### [EXERCISE REQUIREMENTS]
Nothing may be changed. Give the entries below again exactly.

Plain-text document sources
-- Opening Marker --
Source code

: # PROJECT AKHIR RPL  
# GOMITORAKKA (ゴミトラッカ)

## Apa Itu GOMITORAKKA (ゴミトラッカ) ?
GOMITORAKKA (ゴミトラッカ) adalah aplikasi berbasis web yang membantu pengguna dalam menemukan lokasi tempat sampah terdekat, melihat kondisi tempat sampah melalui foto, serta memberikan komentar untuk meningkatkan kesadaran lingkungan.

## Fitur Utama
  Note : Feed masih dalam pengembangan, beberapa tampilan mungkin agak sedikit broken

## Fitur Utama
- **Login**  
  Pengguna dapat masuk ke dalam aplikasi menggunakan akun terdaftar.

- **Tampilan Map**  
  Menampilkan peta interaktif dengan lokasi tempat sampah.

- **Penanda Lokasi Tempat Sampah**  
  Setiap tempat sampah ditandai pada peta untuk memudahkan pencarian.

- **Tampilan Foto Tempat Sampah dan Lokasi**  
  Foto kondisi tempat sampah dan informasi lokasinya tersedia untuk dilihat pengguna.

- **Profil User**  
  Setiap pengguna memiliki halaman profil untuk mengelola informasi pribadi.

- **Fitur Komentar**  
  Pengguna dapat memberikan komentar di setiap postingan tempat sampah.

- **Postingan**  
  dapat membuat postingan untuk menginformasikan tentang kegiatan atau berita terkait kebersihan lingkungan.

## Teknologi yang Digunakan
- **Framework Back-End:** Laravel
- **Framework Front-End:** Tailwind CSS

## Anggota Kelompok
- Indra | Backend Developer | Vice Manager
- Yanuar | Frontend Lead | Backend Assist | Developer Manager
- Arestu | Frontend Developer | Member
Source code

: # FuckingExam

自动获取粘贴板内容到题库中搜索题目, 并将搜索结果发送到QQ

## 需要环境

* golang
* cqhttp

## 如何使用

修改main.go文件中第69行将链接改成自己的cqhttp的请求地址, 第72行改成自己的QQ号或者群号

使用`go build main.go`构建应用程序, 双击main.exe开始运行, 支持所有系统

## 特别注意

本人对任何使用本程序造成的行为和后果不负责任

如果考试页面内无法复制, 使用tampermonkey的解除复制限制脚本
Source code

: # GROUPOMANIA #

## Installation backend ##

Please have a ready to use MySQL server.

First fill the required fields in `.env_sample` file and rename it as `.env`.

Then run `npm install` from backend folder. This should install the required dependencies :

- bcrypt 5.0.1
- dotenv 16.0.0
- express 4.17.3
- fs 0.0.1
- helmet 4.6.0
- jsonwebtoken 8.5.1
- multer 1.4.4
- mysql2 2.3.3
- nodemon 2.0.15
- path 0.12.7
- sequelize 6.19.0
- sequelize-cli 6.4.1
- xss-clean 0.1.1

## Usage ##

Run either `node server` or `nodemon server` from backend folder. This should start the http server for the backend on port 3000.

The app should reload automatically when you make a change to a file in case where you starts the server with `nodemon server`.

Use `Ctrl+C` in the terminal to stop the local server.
-- Closing Marker --
### [RESULT FOR THIS EXERCISE]
Source code

: # PROJECT AKHIR RPL  
# GOMITORAKKA (ゴミトラッカ)

## Apa Itu GOMITORAKKA (ゴミトラッカ) ?
GOMITORAKKA (ゴミトラッカ) adalah aplikasi berbasis web yang membantu pengguna dalam menemukan lokasi tempat sampah terdekat, melihat kondisi tempat sampah melalui foto, serta memberikan komentar untuk meningkatkan kesadaran lingkungan.

## Fitur Utama
  Note : Feed masih dalam pengembangan, beberapa tampilan mungkin agak sedikit broken

## Fitur Utama
- **Login**  
  Pengguna dapat masuk ke dalam aplikasi menggunakan akun terdaftar.

- **Tampilan Map**  
  Menampilkan peta interaktif dengan lokasi tempat sampah.

- **Penanda Lokasi Tempat Sampah**  
  Setiap tempat sampah ditandai pada peta untuk memudahkan pencarian.

- **Tampilan Foto Tempat Sampah dan Lokasi**  
  Foto kondisi tempat sampah dan informasi lokasinya tersedia untuk dilihat pengguna.

- **Profil User**  
  Setiap pengguna memiliki halaman profil untuk mengelola informasi pribadi.

- **Fitur Komentar**  
  Pengguna dapat memberikan komentar di setiap postingan tempat sampah.

- **Postingan**  
  dapat membuat postingan untuk menginformasikan tentang kegiatan atau berita terkait kebersihan lingkungan.

## Teknologi yang Digunakan
- **Framework Back-End:** Laravel
- **Framework Front-End:** Tailwind CSS

## Anggota Kelompok
- Indra | Backend Developer | Vice Manager
- Yanuar | Frontend Lead | Backend Assist | Developer Manager
- Arestu | Frontend Developer | Member
Source code

: # FuckingExam

自动获取粘贴板内容到题库中搜索题目, 并将搜索结果发送到QQ

## 需要环境

* golang
* cqhttp

## 如何使用

修改main.go文件中第69行将链接改成自己的cqhttp的请求地址, 第72行改成自己的QQ号或者群号

使用`go build main.go`构建应用程序, 双击main.exe开始运行, 支持所有系统

## 特别注意

本人对任何使用本程序造成的行为和后果不负责任

如果考试页面内无法复制, 使用tampermonkey的解除复制限制脚本
Source code

: # GROUPOMANIA #

## Installation backend ##

Please have a ready to use MySQL server.

First fill the required fields in `.env_sample` file and rename it as `.env`.

Then run `npm install` from backend folder. This should install the required dependencies :

- bcrypt 5.0.1
- dotenv 16.0.0
- express 4.17.3
- fs 0.0.1
- helmet 4.6.0
- jsonwebtoken 8.5.1
- multer 1.4.4
- mysql2 2.3.3
- nodemon 2.0.15
- path 0.12.7
- sequelize 6.19.0
- sequelize-cli 6.4.1
- xss-clean 0.1.1

## Usage ##

Run either `node server` or `nodemon server` from backend folder. This should start the http server for the backend on port 3000.

The app should reload automatically when you make a change to a file in case where you starts the server with `nodemon server`.

Use `Ctrl+C` in the terminal to stop the local server.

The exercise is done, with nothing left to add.